*INSTRUCTIONS TO FOLLOW*
Print exactly and only the lines that run from the one containing "ring mcp: (190, 114)" through the end of the material, please, omitting pictures.

☆ ☆ ☆ ☆ ☆

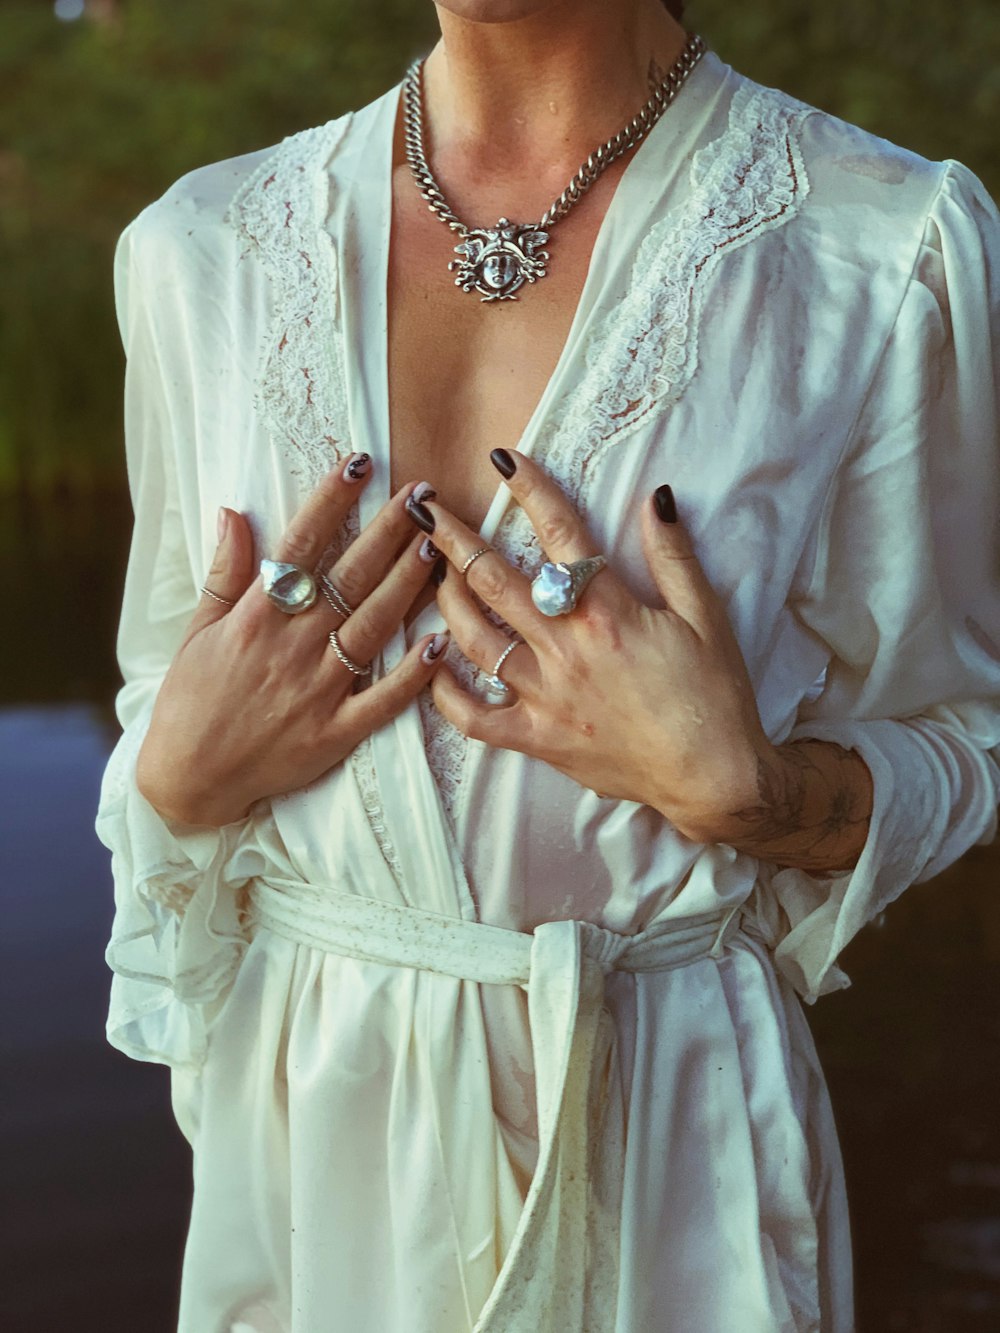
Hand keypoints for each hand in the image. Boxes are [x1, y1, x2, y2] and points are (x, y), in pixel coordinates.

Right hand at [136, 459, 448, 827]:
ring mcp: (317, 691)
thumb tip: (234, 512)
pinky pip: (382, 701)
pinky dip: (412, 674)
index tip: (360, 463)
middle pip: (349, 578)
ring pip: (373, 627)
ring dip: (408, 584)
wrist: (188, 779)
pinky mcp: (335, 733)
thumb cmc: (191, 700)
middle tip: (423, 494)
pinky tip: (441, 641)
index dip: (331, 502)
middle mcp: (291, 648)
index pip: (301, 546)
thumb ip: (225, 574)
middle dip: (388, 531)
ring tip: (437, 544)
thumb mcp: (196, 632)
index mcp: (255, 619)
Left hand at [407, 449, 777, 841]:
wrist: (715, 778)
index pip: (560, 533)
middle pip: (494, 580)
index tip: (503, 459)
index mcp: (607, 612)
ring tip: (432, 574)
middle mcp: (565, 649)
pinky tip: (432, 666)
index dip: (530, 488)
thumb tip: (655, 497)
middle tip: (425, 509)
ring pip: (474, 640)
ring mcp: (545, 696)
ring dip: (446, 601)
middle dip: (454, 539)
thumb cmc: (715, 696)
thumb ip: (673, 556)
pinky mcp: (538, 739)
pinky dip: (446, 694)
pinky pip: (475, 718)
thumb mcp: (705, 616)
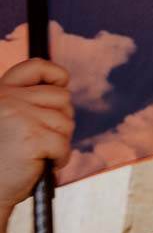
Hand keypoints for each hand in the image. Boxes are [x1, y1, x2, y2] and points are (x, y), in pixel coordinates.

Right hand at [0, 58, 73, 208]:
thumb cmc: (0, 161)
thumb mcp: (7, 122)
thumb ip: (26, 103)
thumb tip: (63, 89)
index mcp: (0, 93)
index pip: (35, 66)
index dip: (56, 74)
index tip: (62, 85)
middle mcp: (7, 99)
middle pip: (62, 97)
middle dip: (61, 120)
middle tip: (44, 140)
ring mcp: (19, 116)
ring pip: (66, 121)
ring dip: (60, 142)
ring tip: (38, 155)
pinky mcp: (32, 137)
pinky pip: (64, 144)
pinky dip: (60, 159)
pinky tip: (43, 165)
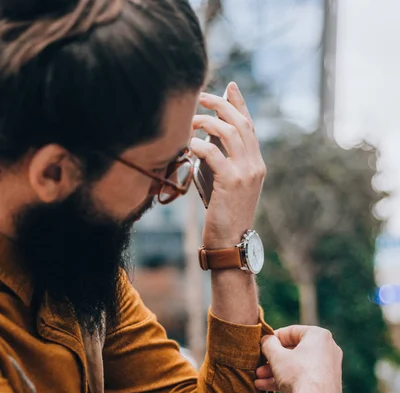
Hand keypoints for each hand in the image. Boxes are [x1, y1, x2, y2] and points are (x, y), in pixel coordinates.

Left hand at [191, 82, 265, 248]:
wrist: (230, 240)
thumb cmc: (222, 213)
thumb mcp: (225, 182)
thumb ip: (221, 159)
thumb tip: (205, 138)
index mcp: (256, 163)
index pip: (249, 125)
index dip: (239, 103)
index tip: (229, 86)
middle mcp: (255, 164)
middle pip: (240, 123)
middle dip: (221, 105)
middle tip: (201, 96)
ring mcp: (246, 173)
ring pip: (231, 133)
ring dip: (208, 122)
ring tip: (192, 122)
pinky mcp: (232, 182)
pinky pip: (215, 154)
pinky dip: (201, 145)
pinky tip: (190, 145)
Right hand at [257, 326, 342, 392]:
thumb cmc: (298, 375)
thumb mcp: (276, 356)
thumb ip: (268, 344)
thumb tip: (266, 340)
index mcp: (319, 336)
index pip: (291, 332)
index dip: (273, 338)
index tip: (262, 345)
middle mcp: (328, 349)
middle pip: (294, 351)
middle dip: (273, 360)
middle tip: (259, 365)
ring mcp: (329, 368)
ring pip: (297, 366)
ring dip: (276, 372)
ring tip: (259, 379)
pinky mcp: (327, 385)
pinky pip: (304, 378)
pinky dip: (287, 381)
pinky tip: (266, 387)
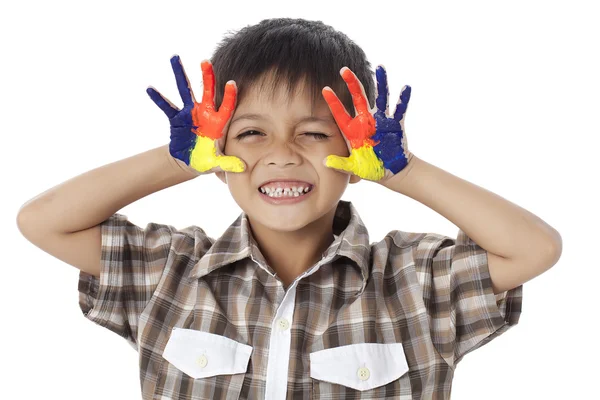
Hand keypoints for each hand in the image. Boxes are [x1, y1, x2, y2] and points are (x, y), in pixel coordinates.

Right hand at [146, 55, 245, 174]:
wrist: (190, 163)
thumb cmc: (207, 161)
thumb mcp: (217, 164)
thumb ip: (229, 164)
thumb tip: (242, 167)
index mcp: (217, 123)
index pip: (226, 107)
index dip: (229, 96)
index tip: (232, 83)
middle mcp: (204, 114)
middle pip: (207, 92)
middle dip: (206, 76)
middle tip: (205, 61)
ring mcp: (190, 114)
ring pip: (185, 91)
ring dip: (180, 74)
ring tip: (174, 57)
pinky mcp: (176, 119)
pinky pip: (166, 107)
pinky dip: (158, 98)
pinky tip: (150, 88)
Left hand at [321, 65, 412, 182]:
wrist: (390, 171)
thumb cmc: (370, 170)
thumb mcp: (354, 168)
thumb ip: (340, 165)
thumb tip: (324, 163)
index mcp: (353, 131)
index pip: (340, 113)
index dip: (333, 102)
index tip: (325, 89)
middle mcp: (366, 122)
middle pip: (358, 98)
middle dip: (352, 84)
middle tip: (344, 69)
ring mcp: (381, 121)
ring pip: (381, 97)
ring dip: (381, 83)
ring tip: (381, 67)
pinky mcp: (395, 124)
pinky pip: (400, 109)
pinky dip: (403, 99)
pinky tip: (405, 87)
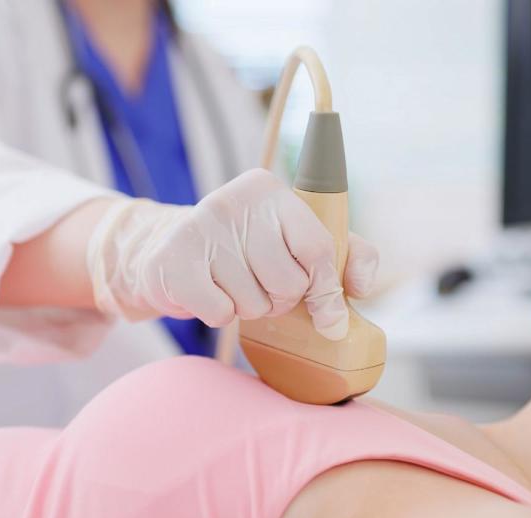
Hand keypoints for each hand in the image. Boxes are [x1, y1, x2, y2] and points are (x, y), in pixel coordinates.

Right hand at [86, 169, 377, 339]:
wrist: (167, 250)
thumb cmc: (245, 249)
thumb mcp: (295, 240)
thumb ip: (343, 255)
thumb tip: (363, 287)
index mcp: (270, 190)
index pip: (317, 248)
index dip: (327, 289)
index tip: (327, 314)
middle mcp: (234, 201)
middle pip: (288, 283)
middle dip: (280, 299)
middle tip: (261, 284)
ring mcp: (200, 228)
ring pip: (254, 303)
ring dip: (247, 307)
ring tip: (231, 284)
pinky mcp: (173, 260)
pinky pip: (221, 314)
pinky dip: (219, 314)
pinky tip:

☆ ☆ ☆ ☆ ☆

*YOUR SOLUTION*
ring mcp: (190, 114)
ring pip: (185, 91)
ring dip: (180, 74)
ring tip: (174, 57)
pinky mcp: (176, 119)
pinky pip: (166, 107)
pinky dip: (158, 98)
pinky tip: (150, 88)
Left hand at [321, 65, 412, 182]:
wrist: (390, 171)
thumb cmc: (370, 170)
thumb mcp: (354, 168)
thumb ip: (340, 165)
thumb tip: (324, 163)
index mcp: (353, 131)
index pip: (340, 113)
index dip: (333, 102)
index tip: (325, 89)
middle mcp: (366, 122)
middle pip: (358, 98)
middle dip: (352, 84)
middle tip: (344, 69)
ring mcp: (381, 121)
ring pip: (381, 97)
ring dip: (381, 83)
ring tip: (381, 67)
pinky mcp: (395, 124)
pinky pip: (400, 109)
pinky dip: (403, 99)
pinky tip: (405, 87)
Hand keypoints for each hand in the image. Boxes are [x1, y1, x2, y2] and points are (x, y), in pixel coordinates.

Right hand at [86, 169, 377, 339]:
wrist: (167, 250)
thumb cmc: (245, 249)
thumb mcp: (295, 240)
thumb ip: (343, 255)
thumb tip: (363, 287)
index mcp: (270, 190)
index pip: (317, 248)
index dip: (327, 289)
index tip: (327, 314)
middle mcp: (234, 201)
middle pip: (288, 283)
middle dip: (280, 299)
middle tip: (261, 284)
ring mcp: (200, 228)
ring pip: (254, 303)
ring dip: (247, 307)
ring tip: (231, 284)
pinky mcp: (173, 260)
pinky pip: (221, 314)
pinky dip: (219, 314)
pinky tip:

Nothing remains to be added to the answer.